- Born: May 19, 1936 Canada
- Died: 23 March 2021 (aged 84) Canada

Academic background
- Alma mater: University of Toronto (BS, MBA) University of Virginia (PhD)
- Influences: Ayn Rand

Academic work
- Discipline: Economics, intellectual history
- School or tradition: Objectivism

= John Ridpath =

Canadian historian (1936–2021)

John B. Ridpath (/ˈrɪdpæθ/; 19 May 1936 – 23 March 2021) was a Canadian intellectual historian. He was an Objectivist and an associate professor of economics and intellectual history at York University in Toronto. He also taught courses at Duke University.

==Biography==
Ridpath attended Toronto's Upper Canada College (Head Prefect, 1955) and then later the University of Toronto, from which he received both an undergraduate degree in Engineering and an MBA, while also setting Canadian national swimming records and captaining the University of Toronto swim team.

He obtained his doctorate in economics from the University of Virginia (1974), but his major work was in the area of intellectual history, where he emphasized the power of philosophical ideas in setting the course of history.

Despite receiving an award by the Ontario Council of University Faculty Associations for outstanding contribution to university teaching, he was nearly terminated in the early 1970s for his radical outspoken views and his obvious contempt for the popular intellectual movements of the late 20th century. However, with support from Nobel laureate Friedrich von Hayek, after a lengthy struggle, he was given tenure and promoted, rather than being fired. Upon his retirement in 2001 he was named professor of the year by the university and honoured with a nomination for Canadian professor of the year.

Ridpath was an acquaintance of Ayn Rand and served on the board of directors of the Ayn Rand Institute from 1994 until his retirement in 2011. He authored a two-part article on Friedrich Nietzsche for The Objectivist Forum, which became the basis of a longer treatment devoted to exposing Nietzsche's irrationalism and brooding fatalism, arguing that Nietzsche at root was not an individualist and that Ayn Rand's pro-reason, pro-volition philosophy is actually the opposite of Nietzsche's.

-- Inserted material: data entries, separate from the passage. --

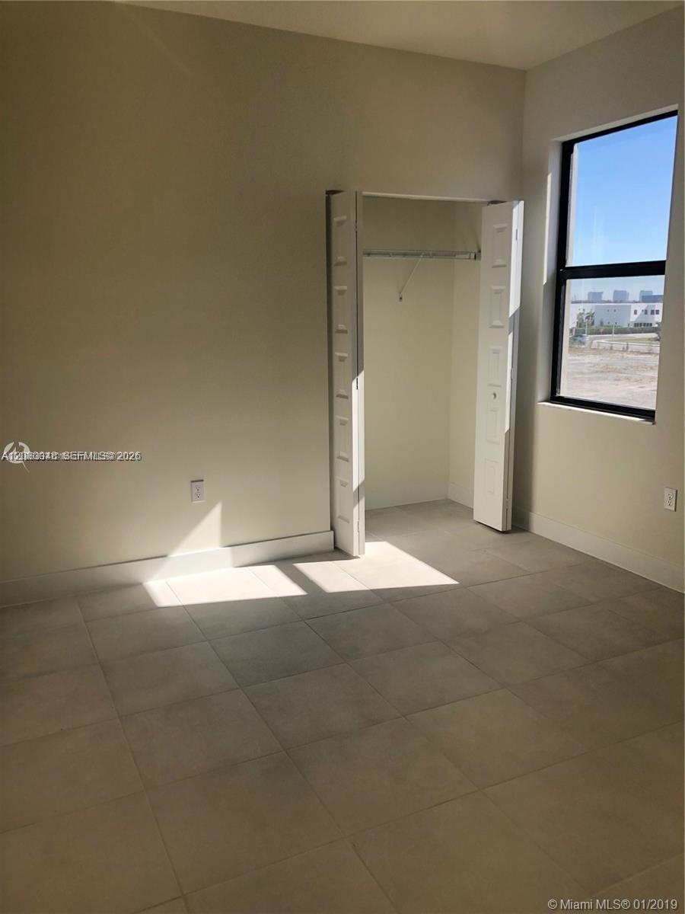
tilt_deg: -11.5
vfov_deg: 63.4
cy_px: 457
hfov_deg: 49.7
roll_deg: +0.3
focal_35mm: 28
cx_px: 342
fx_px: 739
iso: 20
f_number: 1.8
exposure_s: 1/218
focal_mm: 4
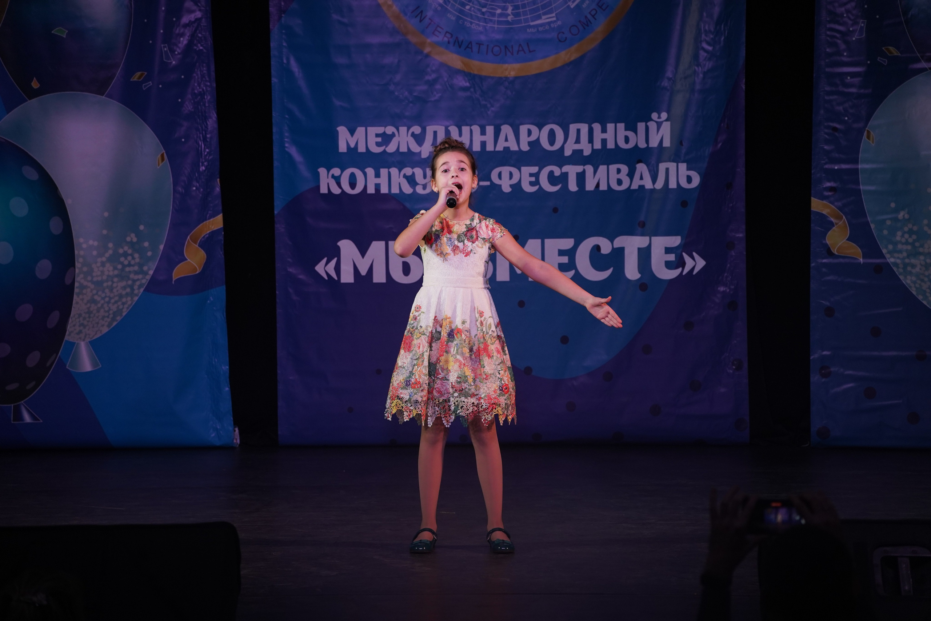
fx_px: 3905
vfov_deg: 9.1
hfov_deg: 13.6
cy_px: 310
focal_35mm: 151
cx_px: 466
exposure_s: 1/250
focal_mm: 151
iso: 1600
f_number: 5.6
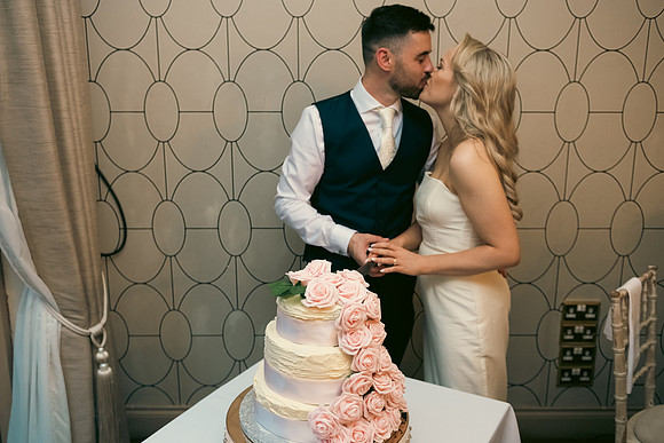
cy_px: 222
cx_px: 332
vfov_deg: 37.7
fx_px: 649
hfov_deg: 54.2
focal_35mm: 35
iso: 800
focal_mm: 32
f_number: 3.5
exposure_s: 1/160
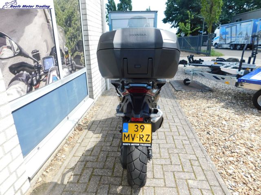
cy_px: 98
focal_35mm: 23
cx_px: 130
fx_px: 173
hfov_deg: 73.9
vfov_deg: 58.9
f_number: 3
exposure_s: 1/400
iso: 125
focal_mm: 4
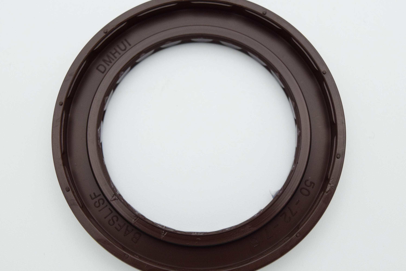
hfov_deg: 38.9
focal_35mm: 51
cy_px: 136
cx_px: 203
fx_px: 576
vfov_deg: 26.5
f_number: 8
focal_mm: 34
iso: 1600
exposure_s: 1/80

He was an expert on the history of the founding of the United States and on its Founding Fathers, lecturing at several Objectivist conferences on their achievements. A lifelong admirer of American Revolutionary ideals, he named his firstborn son "Jefferson" after Thomas Jefferson.

In economics, two of his most influential lectures were "Keynes and the Death of Gold," and "The Philosophical Origins of Antitrust," which attacked Frank Knight's notion of "pure and perfect competition." He also regularly gave economics courses at York University, and lectured on Say's law at a conference in the UK in the 1990s.

Throughout his career, Ridpath argued for laissez-faire capitalism, not just as the most practical but also the only moral social system. He defended the morality of capitalism against socialism in many debates on college campuses across North America including Yale University, Harvard University, the University of Chicago, UCLA and Berkeley, and notably against former premier of Ontario Bob Rae.

He and his wife, Virginia Grant Ridpath, had three children, and he lived in Toronto from 1967 until his final year, when he moved to a nursing home in Windsor Ontario. He was a lifelong summer resident of Canoe Lake in Ontario's Algonquin Provincial Park.